━━ Passage fourni

La petite culture est celle qui convient le mieux au sol des mielles, et, si elle se les appropriait, un douloureux problème serait résolu. Vouée par la nature de ses travaux à des intermittences d’oisiveté, la population maritime de Granville est périodiquement affligée des plus cuisantes misères. — C’est alors que l’énergie et le dévouement des femmes se manifestent dans leur touchante grandeur : elles ne reculent devant aucun labeur, si rude qu’il soit ; c’est du fruit de leurs sueurs que vivent les familles ; elles mettent un tendre et fol orgueil à épargner de serviles travaux à des mains accoutumées à manier la voile, l’aviron, la drague et les filets. La culture des mielles occuperait les journées passées à terre, et notamment les quatre mois pendant lesquels est interdite la pêche des huîtres ; les familles pourraient toujours alors compter autant de bras occupés que de bouches à nourrir, et la prévoyance serait stimulée par l’attrait d’une nature de propriété accessible aux plus modestes économies.

━━━━
━━ Données présentées

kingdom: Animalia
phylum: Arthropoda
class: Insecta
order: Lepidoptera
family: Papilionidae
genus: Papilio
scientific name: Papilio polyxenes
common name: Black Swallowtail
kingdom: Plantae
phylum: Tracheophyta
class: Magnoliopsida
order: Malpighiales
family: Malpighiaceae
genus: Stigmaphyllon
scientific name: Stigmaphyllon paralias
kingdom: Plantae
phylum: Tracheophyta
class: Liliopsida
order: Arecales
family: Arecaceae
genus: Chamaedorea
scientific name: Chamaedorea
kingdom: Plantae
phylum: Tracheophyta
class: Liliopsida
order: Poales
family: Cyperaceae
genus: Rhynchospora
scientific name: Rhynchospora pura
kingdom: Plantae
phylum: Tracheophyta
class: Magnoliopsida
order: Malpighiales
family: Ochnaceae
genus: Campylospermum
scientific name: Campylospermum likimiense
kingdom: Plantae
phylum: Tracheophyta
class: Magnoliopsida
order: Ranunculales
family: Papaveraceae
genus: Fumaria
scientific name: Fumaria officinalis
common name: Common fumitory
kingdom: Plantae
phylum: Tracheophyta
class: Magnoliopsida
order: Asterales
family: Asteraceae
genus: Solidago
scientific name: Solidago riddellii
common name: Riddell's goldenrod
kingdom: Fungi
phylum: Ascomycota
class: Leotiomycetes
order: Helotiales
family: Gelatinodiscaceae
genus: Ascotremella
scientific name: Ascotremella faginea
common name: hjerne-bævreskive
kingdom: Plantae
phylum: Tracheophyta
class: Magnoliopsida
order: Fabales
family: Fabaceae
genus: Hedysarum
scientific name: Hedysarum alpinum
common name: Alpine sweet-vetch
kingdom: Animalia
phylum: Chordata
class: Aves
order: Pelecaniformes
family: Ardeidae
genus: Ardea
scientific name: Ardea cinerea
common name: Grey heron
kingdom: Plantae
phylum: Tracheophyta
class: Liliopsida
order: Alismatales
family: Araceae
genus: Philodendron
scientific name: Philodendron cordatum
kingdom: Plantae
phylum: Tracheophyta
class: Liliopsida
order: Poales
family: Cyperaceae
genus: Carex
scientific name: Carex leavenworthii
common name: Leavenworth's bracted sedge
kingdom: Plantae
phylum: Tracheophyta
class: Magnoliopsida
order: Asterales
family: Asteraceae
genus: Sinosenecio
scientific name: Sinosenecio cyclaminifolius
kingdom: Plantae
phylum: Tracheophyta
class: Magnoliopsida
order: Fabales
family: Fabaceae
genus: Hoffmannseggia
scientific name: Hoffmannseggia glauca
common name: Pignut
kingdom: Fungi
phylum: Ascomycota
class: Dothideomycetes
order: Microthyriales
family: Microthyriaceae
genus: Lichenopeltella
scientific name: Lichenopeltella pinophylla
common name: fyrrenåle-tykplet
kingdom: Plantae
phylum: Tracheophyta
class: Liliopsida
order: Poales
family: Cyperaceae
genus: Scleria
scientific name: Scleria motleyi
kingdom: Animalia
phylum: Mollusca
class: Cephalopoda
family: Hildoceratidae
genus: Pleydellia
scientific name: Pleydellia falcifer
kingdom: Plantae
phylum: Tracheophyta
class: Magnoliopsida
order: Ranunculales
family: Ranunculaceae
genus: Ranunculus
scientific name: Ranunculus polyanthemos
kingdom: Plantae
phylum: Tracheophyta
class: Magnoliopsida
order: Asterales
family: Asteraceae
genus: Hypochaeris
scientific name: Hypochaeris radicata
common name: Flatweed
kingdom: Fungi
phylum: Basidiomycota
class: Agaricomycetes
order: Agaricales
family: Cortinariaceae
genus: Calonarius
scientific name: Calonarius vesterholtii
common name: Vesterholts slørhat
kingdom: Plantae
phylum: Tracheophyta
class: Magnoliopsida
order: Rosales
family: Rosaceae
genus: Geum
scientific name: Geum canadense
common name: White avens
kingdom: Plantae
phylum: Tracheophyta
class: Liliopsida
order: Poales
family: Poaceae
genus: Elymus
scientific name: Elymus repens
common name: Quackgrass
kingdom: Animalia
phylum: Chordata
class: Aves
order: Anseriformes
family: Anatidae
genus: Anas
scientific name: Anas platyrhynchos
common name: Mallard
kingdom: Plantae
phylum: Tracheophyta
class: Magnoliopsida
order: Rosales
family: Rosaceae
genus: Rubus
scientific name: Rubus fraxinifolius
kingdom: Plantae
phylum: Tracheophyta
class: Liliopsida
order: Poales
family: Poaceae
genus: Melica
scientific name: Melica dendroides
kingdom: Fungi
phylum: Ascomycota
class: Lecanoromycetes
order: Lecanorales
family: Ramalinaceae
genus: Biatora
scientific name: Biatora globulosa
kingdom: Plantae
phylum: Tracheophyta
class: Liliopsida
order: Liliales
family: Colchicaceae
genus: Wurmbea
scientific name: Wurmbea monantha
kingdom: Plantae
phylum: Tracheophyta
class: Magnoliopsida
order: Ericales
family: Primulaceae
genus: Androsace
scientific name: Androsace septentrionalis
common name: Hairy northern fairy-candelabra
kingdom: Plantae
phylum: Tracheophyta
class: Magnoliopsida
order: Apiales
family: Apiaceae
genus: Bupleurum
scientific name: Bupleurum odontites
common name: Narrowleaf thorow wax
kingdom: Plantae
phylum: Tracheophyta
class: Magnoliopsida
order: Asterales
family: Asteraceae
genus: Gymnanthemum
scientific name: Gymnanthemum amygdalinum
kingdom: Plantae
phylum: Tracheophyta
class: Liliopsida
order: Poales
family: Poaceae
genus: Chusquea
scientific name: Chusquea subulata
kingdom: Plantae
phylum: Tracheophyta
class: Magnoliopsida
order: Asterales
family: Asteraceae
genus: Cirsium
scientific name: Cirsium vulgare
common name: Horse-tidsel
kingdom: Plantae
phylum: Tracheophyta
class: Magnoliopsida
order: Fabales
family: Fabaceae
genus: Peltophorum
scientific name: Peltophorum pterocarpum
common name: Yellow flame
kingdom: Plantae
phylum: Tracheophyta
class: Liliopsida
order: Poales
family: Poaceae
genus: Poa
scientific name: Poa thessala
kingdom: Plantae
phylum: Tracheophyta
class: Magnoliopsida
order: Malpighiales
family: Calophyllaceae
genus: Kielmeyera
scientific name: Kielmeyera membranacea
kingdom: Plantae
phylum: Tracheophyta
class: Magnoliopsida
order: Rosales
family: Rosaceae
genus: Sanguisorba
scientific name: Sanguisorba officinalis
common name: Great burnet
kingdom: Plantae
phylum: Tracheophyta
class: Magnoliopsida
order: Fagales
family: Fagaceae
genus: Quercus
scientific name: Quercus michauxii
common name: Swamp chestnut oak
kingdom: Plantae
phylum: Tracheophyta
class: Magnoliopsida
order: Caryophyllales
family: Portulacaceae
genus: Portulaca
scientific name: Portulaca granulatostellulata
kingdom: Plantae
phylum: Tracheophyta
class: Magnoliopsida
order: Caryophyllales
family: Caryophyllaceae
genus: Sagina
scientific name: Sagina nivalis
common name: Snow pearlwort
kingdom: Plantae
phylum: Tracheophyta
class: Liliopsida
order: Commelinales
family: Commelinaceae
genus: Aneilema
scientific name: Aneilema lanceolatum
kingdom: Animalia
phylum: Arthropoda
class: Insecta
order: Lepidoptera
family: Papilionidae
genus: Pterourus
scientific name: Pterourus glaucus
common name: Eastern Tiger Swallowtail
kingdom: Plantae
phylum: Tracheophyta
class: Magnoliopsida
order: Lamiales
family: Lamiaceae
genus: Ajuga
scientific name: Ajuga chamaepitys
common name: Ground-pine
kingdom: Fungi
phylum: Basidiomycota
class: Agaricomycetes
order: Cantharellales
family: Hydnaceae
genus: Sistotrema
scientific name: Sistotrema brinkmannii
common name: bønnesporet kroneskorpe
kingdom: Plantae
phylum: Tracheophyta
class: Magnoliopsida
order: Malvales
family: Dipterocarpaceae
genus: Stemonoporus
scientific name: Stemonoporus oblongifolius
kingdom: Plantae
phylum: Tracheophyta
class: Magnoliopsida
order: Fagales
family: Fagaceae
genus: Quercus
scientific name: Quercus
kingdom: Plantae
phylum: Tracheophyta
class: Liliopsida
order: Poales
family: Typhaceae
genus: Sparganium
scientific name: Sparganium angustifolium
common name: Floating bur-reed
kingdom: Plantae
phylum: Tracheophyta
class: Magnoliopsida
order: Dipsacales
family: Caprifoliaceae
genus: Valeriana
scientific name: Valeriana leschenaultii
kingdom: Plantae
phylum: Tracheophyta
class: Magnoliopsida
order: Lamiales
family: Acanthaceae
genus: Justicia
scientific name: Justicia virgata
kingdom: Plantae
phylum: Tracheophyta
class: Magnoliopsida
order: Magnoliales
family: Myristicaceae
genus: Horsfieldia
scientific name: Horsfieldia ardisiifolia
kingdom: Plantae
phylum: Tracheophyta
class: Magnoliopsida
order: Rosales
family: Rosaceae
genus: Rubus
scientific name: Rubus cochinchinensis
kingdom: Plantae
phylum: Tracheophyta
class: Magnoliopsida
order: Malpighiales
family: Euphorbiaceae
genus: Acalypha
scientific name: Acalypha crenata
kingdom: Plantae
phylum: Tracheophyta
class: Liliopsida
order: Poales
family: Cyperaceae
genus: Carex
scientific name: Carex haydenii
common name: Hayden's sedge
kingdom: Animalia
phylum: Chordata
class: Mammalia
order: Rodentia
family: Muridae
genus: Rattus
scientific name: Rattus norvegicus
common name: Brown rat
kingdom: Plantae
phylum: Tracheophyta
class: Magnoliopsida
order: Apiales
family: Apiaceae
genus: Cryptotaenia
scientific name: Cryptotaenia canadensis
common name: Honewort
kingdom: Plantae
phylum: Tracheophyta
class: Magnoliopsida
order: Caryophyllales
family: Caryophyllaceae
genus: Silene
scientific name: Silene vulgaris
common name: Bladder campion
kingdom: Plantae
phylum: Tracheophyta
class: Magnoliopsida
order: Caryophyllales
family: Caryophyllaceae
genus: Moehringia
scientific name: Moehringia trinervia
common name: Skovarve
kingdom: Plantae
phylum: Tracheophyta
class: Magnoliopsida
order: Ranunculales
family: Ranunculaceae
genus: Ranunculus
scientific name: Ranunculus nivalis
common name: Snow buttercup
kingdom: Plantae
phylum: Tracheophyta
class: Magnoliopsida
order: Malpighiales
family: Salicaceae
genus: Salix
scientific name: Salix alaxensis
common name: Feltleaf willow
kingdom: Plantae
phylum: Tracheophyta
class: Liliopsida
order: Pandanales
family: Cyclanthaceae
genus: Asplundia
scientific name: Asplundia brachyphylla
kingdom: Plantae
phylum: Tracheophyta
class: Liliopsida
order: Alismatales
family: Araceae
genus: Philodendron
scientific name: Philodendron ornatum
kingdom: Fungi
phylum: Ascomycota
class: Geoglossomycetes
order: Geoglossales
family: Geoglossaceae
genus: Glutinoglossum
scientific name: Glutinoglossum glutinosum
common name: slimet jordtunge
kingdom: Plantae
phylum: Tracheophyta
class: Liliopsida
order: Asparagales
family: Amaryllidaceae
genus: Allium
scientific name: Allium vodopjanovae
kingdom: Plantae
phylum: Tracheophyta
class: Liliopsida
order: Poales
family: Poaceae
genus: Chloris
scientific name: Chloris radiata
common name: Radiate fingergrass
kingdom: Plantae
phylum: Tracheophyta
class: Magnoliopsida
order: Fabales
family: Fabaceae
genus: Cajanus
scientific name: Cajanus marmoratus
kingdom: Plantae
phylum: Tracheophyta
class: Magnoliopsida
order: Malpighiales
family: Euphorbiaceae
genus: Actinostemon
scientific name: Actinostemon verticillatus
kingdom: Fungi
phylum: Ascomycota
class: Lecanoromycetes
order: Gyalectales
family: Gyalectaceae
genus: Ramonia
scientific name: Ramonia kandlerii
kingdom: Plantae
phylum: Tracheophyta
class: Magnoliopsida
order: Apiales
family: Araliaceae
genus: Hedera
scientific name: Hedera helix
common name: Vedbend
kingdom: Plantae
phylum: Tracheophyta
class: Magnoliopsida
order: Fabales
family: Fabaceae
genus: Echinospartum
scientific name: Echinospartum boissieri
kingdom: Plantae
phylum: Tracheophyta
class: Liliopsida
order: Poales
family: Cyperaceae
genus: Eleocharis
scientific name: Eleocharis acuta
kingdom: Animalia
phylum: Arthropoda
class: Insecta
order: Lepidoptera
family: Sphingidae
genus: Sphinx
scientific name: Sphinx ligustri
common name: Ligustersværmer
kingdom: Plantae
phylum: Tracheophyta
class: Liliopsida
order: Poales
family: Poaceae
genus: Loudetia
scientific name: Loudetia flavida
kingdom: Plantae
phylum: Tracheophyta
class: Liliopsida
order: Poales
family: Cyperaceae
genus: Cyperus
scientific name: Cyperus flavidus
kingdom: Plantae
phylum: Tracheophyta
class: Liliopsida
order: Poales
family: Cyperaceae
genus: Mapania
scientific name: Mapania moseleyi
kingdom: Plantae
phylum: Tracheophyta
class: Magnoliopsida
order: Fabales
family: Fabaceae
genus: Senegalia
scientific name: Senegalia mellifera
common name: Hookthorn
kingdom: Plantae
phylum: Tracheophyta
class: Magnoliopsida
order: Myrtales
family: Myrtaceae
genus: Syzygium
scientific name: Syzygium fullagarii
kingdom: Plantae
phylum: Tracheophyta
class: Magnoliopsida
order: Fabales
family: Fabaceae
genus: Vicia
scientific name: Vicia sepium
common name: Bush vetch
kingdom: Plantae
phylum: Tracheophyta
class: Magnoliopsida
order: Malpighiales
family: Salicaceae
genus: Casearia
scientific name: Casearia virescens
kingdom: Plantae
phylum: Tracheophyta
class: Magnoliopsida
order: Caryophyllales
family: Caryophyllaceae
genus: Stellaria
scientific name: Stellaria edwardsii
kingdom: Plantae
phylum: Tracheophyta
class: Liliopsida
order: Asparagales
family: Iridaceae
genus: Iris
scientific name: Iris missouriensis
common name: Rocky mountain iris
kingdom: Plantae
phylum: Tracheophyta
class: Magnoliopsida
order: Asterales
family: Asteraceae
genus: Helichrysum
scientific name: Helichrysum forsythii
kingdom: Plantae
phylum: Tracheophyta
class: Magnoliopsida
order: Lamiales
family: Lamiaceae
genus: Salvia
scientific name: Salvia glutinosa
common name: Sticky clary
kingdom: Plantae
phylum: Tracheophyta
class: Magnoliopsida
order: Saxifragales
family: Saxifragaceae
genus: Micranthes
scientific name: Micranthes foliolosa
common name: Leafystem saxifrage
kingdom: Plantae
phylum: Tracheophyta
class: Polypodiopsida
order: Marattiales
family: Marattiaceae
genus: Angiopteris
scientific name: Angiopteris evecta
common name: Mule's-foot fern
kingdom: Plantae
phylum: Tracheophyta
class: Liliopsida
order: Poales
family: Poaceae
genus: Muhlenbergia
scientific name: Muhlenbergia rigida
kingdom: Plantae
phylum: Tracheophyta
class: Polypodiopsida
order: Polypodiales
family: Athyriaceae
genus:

━━━━

Poursuivez le texte sur la culture des mielles et la population maritime de Granville à partir de l'endroit où il s'arrête.

Réponse ci-dessous =
 

Jusqu’à présent, les cotres rapides qui se chargent à Granville de tant de denrées appartiennent exclusivement aux îles de Jersey et de Guernesey : ils vont et viennent sous les yeux des marins du port sans exciter ni envie ni émulation, et, ce qui ajoute à la singularité de cette inertie, c’est que la plupart sont frétés par des femmes de Granville, qui forment elles-mêmes leurs pacotilles dans les campagnes environnantes, les accompagnent à la mer et vont les débiter sur les marchés de Saint-Hélier et de Saint-Aubin. Il est clair que, si les hommes avaient à Granville autant de savoir-faire et de volonté que les femmes, cette navigation si importante par le nombre de marins qu’elle familiarise avec les dangers de ces parages nous reviendrait bientôt.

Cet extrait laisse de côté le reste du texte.